This article was originally published by Sci Dev Netand is republished with permission.
[NAIROBI] A team of scientists has received US$100,000 grant to refine a mobile application (app) that uses artificial intelligence to diagnose crop diseases, and aims to help millions of African smallholders.
The app, to be used against cassava brown streak disease and the cassava mosaic disease, is expected to be rolled out in 2018.
“We think the most important value we will create will be through [agricultural] extension workers already helping farmers.”
David Hughes, Penn State University
It accurately diagnoses diseases in the field and will combine mobile phone short message service (SMS) alerts to farmers in rural Africa.
David Hughes, associate professor of entomology and biology at US-based Penn State University, who leads the project together with James Legg, a plant virologist with the International Institute of Tropical Agriculture, Tanzania, say the team needs to continue field-testing and improving its user-friendliness.
The app’s conception was in 2012 but got developed in June-September 2017 through about US$300,000 funding from Penn State University, Hughes told SciDev.Net last month (5 October) in an interview.
The app uses a Google programme called TensorFlow that allows machines to train and learn. “We trained it to recognise plant diseases. What the app does in real-time is to assign a score to a video being captured,” said Hughes. “That score is the probability that the plant in the video shows symptoms of one of five diseases or pests.
“We think the most important value we will create will be through [agricultural] extension workers already helping farmers, and most of whom do already own smartphones. It’s realistic to anticipate that [most] farmers in Sub-Saharan Africa will have smartphones capable of running the app within five to ten years.”
According to Hughes, the project’s expansion is aimed at collecting more images to train the machine to identify more diseases in more crops — such as banana, sweet potato and yam — as well as work with farmer groups to provide local language apps they want to use.
Legg adds that so far it distinguishes five major types of damage to cassava plants: three diseases and two types of pest damage.
Cassava virus diseases alone, explains Legg, cause losses of more than US$1 billion annually in Africa, and threaten food and income security of over 30 million farmers in East and Central Africa.
“The main target will be farmers in Sub-Saharan Africa. However, we will be working with the global network of CGIAR, and this means that the app could equally be of value in other parts of the developing world, such as Latin America and Asia.”
Peter Okoth, a consultant agronomist at the Kenya-based Newscape Agro Systems Ltd, tells SciDev.Net that smallholders in Africa cannot afford basic agricultural inputs, and thus well planned value chain arrangement with key players are needed to make its potential roll-out in Africa feasible.

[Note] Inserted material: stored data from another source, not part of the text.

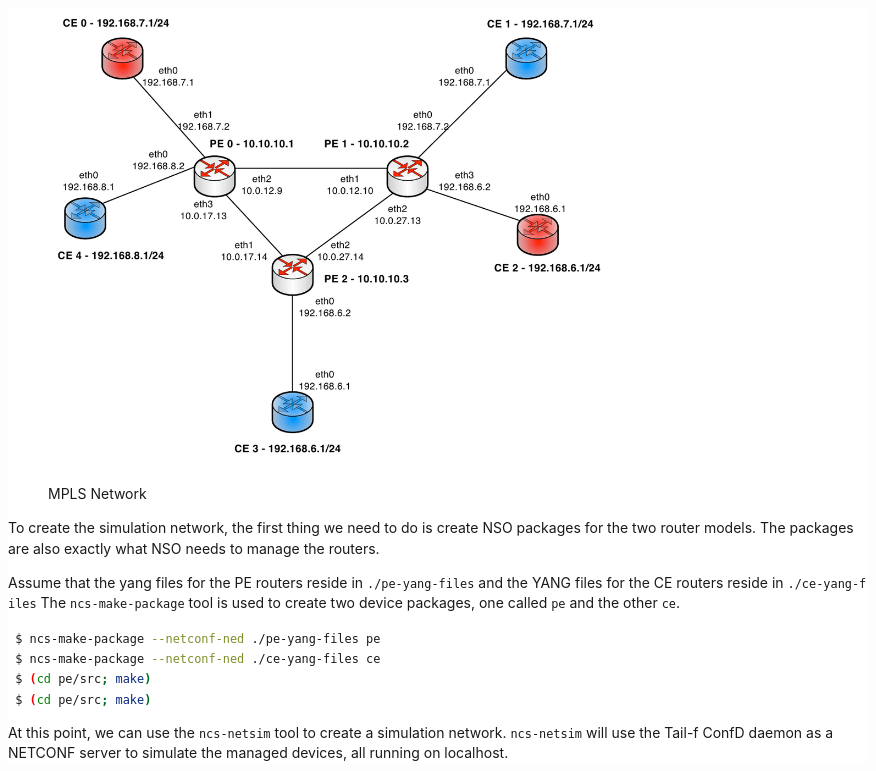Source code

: <figure><img src="../../images/mplsnetwork.png" alt="" width="563"><figcaption><p>MPLS Network</p></figcaption></figure>

To create the simulation network, the first thing we need to do is create NSO packages for the two router models. The packages are also exactly what NSO needs to manage the routers.

Assume that the yang files for the PE routers reside in `./pe-yang-files` and the YANG files for the CE routers reside in `./ce-yang-files` The `ncs-make-package` tool is used to create two device packages, one called `pe` and the other `ce`.

```bash
 $ ncs-make-package --netconf-ned ./pe-yang-files pe
 $ ncs-make-package --netconf-ned ./ce-yang-files ce
 $ (cd pe/src; make)
 $ (cd pe/src; make)
```

At this point, we can use the `ncs-netsim` tool to create a simulation network. `ncs-netsim` will use the Tail-f ConfD daemon as a NETCONF server to simulate the managed devices, all running on localhost.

“For this app to generate the desired impact, the developers must partner with service providers and plant-health specialists and financiers to solve the problems,” explains Okoth. “The CGIAR needs to move a step further and constitute action consortia with membership drawn from an array of actors who are needed to address the practical aspects of solving the crop problems jointly with the farmers.”
Challenges in dissemination, according to Okoth, include information distribution and gaining potential users’ confidence that it will solve their problems as well as sustainability.